Morre, aos 53 anos, a atriz Márcia Cabrita, após luta contra câncer

No VNT do EXTRA - 10 NOV 2017
A atriz Marcia Cabrita Foto: Cristina Granato
Morreu, na madrugada desta sexta-feira, aos 53 anos, a atriz carioca Márcia Cabrita. Ela lutava contra um câncer no ovário diagnosticado em 2010. Segundo o ex-marido, Pedro Parente, que também é pai da filha da comediante, Márcia estava internada há dez dias no hospital Quinta D'Or, na Quinta da Boa Vista, Zona Norte do Rio.

A internação aconteceu devido ao agravamento da doença. Pedro Parente disse que Márcia "foi em paz" e sem sofrer.

A atriz, que ficou famosa ao integrar o humorístico "Sai de Baixo", da TV Globo, se afastou da novela "Novo Mundo" há três meses, para cuidar da sua saúde. Mais tarde, foi anunciado que a comediante teria outro papel a partir do capítulo 60, o que não ocorreu. A novela terminou em setembro. Márcia também começaria a gravar um filme baseado na série "Sai de baixo", em São Paulo.

A atriz e também humorista Cacau Protasio foi a primeira artista a homenagear Márcia nas redes sociais. Ela publicou no Instagram uma foto ao lado da amiga e colega de trabalho, com um texto emocionado.

"Amiga Vai com Deus, eu tive o prazer, à alegria, a sorte de trabalhar, conviver, contracenar com você, eu amo você, o céu está em festa, pois está recebendo o anjo mais lindo, você fará muita falta, nos encontramos no céu", escreveu Cacau, com uma foto bem-humorada com a amiga.

A luta contra o câncer não Márcia de trabalhar. No ano seguinte ao diagnóstico, ela atuou na novela "Morde & assopra", também da Globo. Em anos recentes, a atriz participou de humorísticos do canal Multishow, como "Vai que cola" e "Treme, treme".

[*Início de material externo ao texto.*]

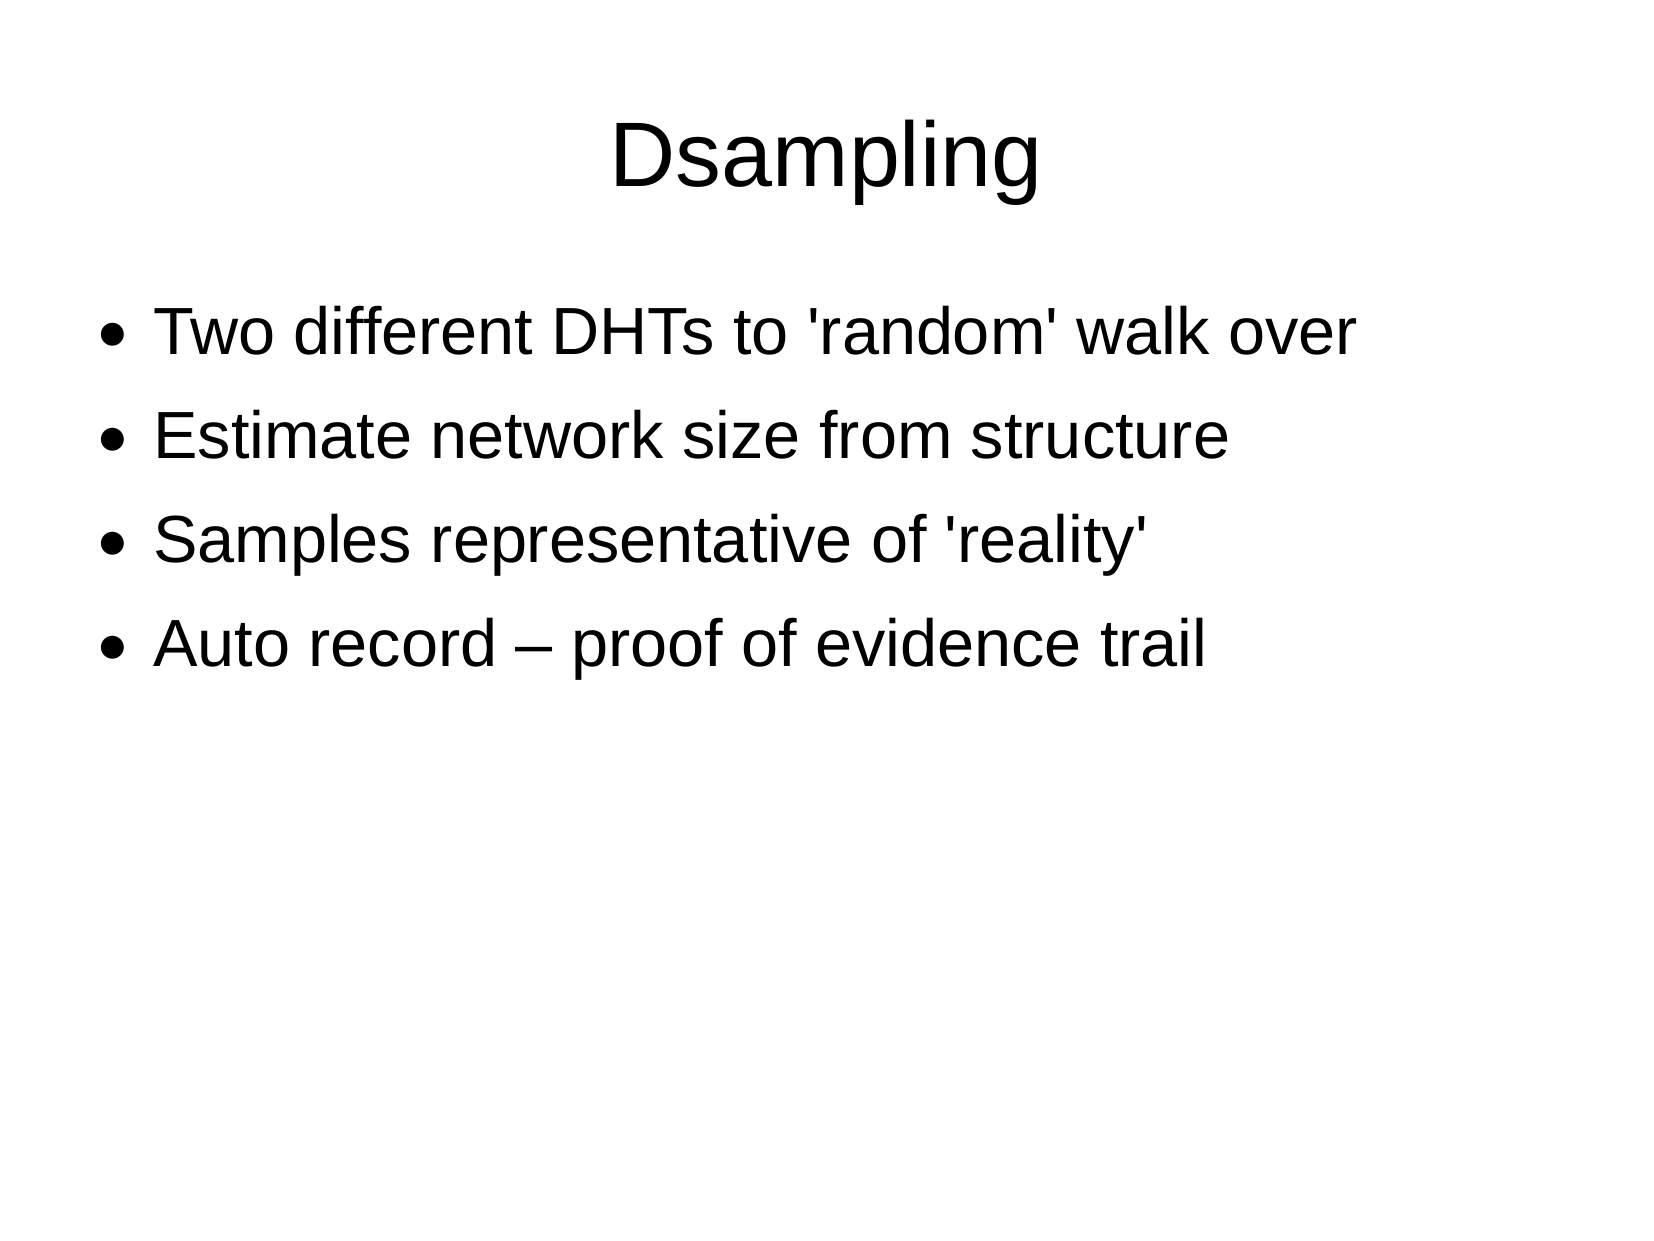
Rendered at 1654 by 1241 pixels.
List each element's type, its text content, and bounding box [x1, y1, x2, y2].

title Dsampling [82, 49, 1571, 257]
list Two different DHTs to 'random' walk over Estimate network size from structure Samples representative of 'reality' Auto record – proof of evidence trail [82, 290, 1571, 1010]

Filha de imigrantes portugueses, Márcia Martins Alves nasceu em Niterói, no estado do Rio, em 20 de janeiro de 1964. Ao estudar artes cênicas, conheceu Luís Salem, seu parceiro durante toda a carreira. Com ele, fez uma peça infantil produzida por Aloísio Abreu, outro com quem sempre trabalhou.

Juntos, os três montaram o espetáculo "Subversões", encenado no antigo Crepúsculo de Cubatão, em Copacabana. Na trilha sonora, paródias de hits como "Meu nome é Creuza", versão de "Como uma deusa", de Rosana, que acabou fazendo sucesso.

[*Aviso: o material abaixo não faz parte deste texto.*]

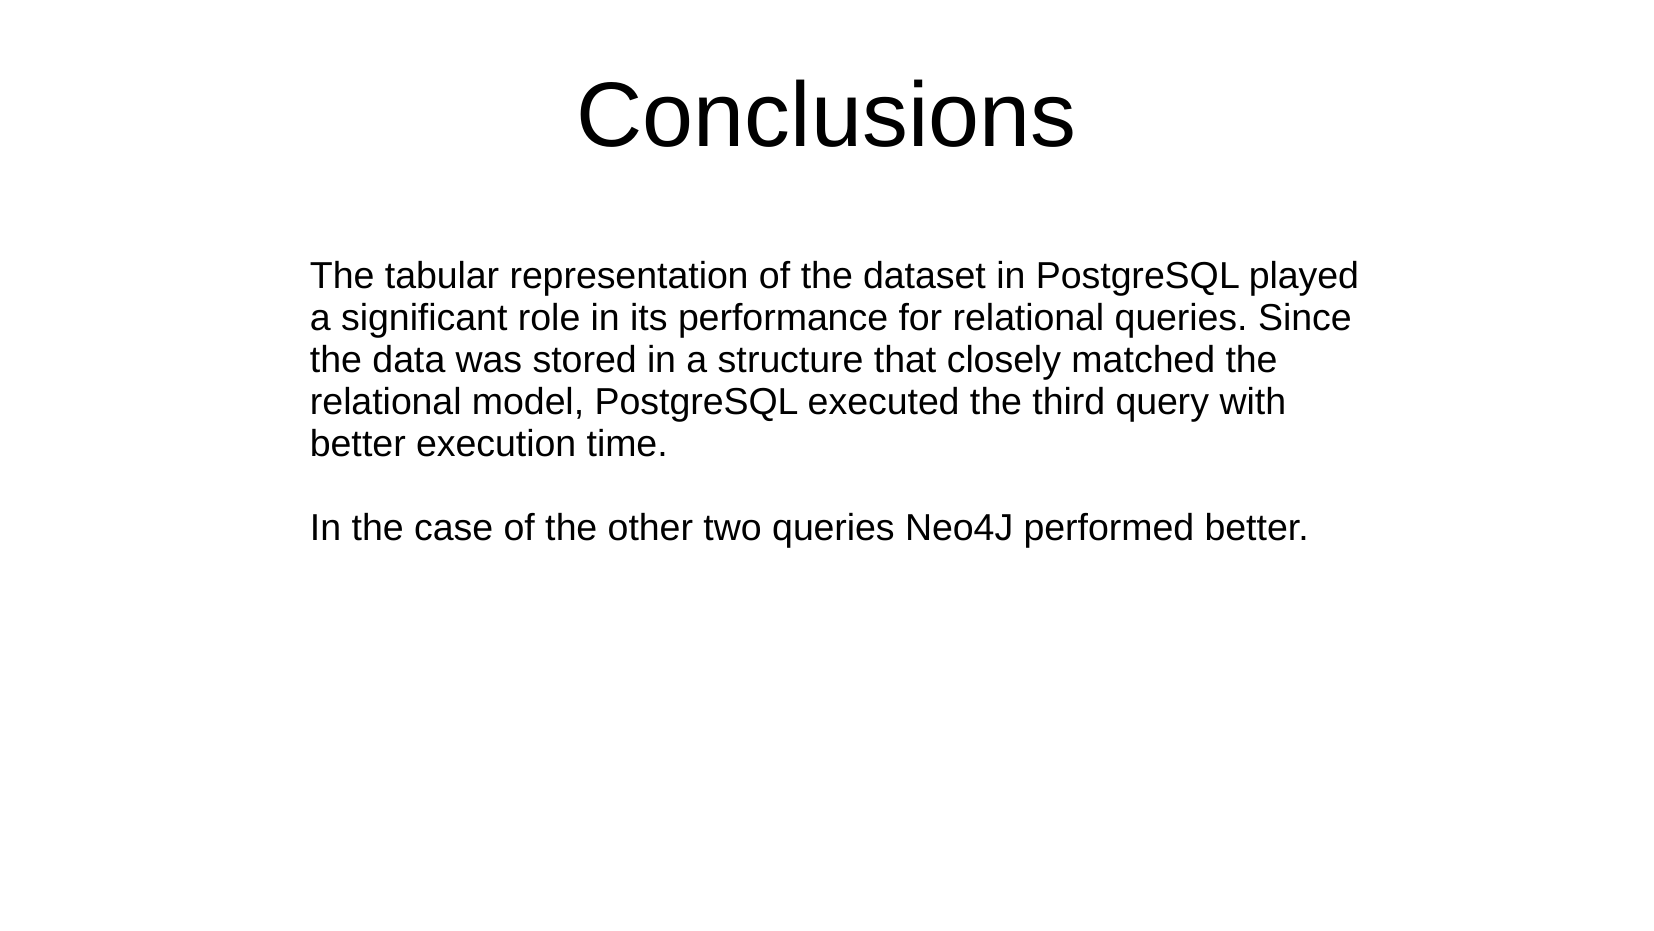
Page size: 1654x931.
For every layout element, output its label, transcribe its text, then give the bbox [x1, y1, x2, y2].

title Conclusions [82, 37, 1571, 193]
text_box The tabular representation of the dataset in PostgreSQL played a significant role in its performance for relational queries. Since the data was stored in a structure that closely matched the relational model, PostgreSQL executed the third query with better execution time. In the case of the other two queries Neo4J performed better. [295, 247, 1388, 931]
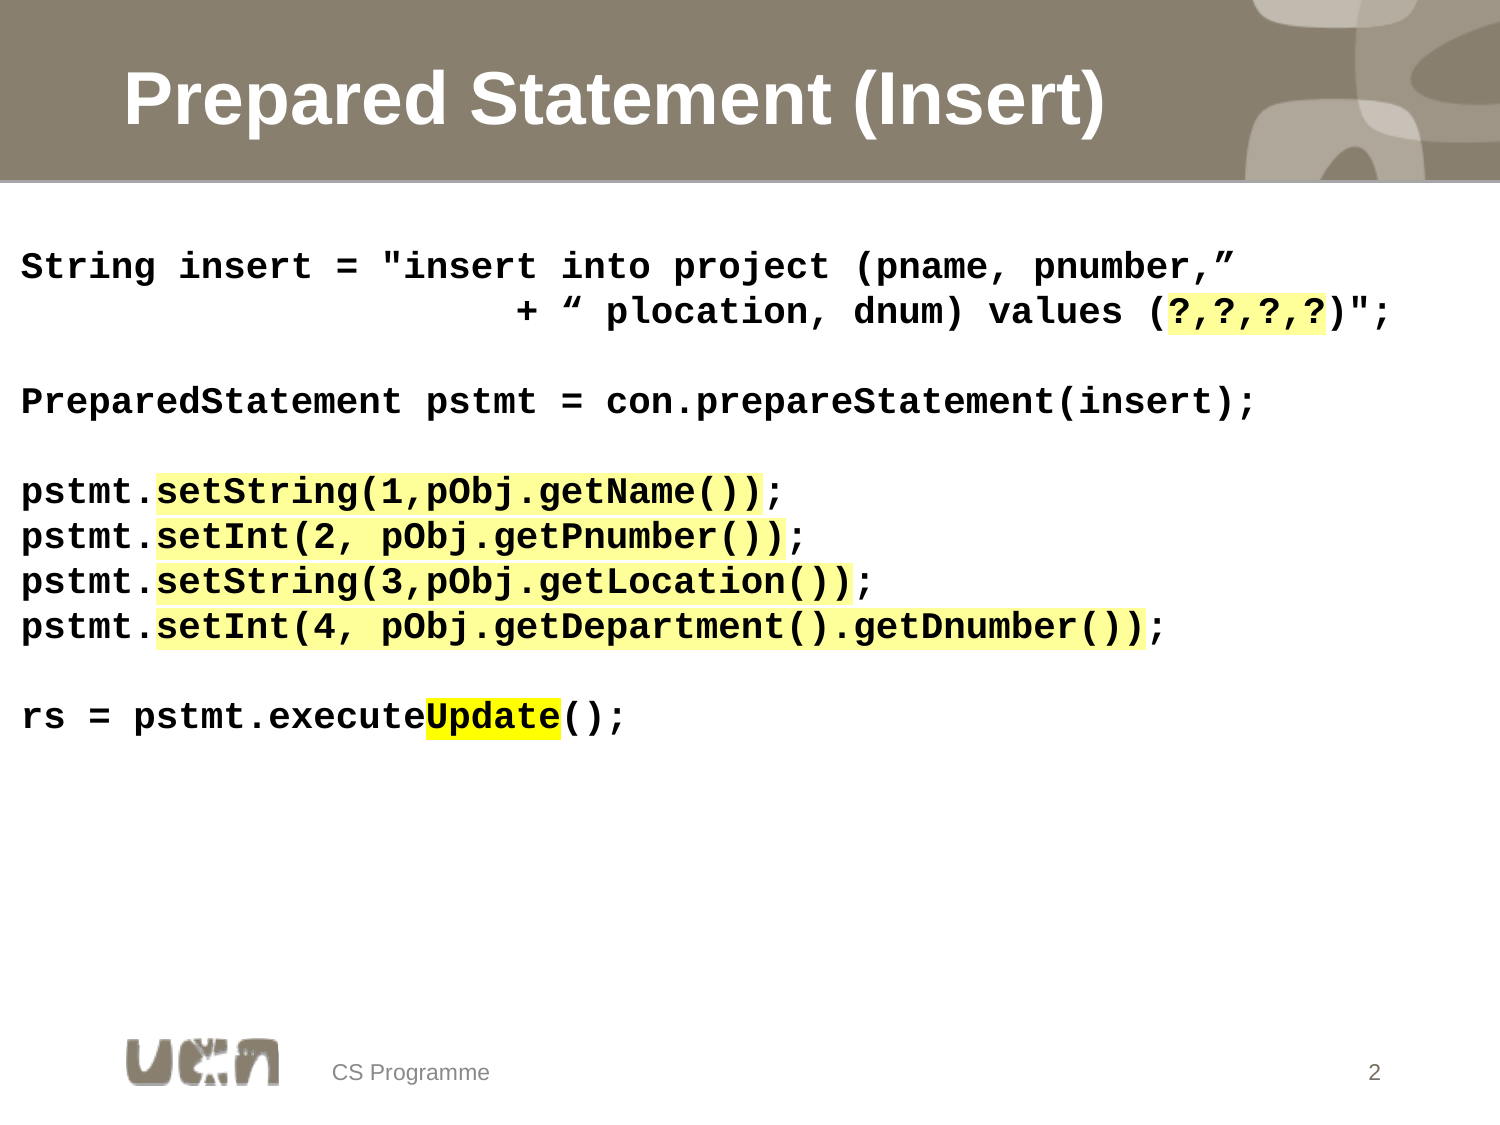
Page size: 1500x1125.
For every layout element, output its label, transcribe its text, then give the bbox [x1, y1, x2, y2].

text_box Prepared Statement (Insert) [108, 41, 1123, 148]
text_box CS Programme [316, 1041, 1233, 1102]
text_box String insert = "insert into project (pname, pnumber,” + “ plocation, dnum) values (?,?,?,?)"; PreparedStatement pstmt = con.prepareStatement(insert); pstmt.setString(1,pObj.getName()); pstmt.setInt(2, pObj.getPnumber()); pstmt.setString(3,pObj.getLocation()); pstmt.setInt(4, pObj.getDepartment().getDnumber()); rs = pstmt.executeUpdate(); [6, 189, 1417, 789]
text_box <number> [1353, 1041, 1454, 1102]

Sua primeira aparição da TV foi em 1992, na minissérie "As noivas de Copacabana", de Dias Gomes. Fez ainda "Sete pecados" (2007), "Beleza pura" (2008) e "Morde & assopra" (2011).

Irreverente, a atriz publicava posts irreverentes em suas redes sociais. Em 2015, escreveu: “Cada vez que um famosão da TV diz que ‘o bichinho do teatro me mordeu’, nasce uma espinha interna no nariz de algum diretor de teatro mundo afora.”

Em texto como colunista convidada para Revista O Globo, publicado em 2011 - época em que alimentava o blog "Força na peruca", sobre sua relação com o câncer, Márcia criticou a cobrança sofrida por pessoas com a doença. "Ao contrário do que muitos fantasiam, não tirei de letra. Não sei o porquê, mas existe uma ideia estapafúrdia de que quem está com câncer tem que, pelo menos, parecer herói. Nãnãninã não! Quem recebe uma notícia dessas não consegue ter pensamentos belos. Bem... eu não conseguia. A cobrança de positividade acabou se tornando um problema. Me olhava no espelho branca, magrela e de cabelos curtinhos (antes de caírem) e me achava pronta para fazer figuração na Lista de Shindler".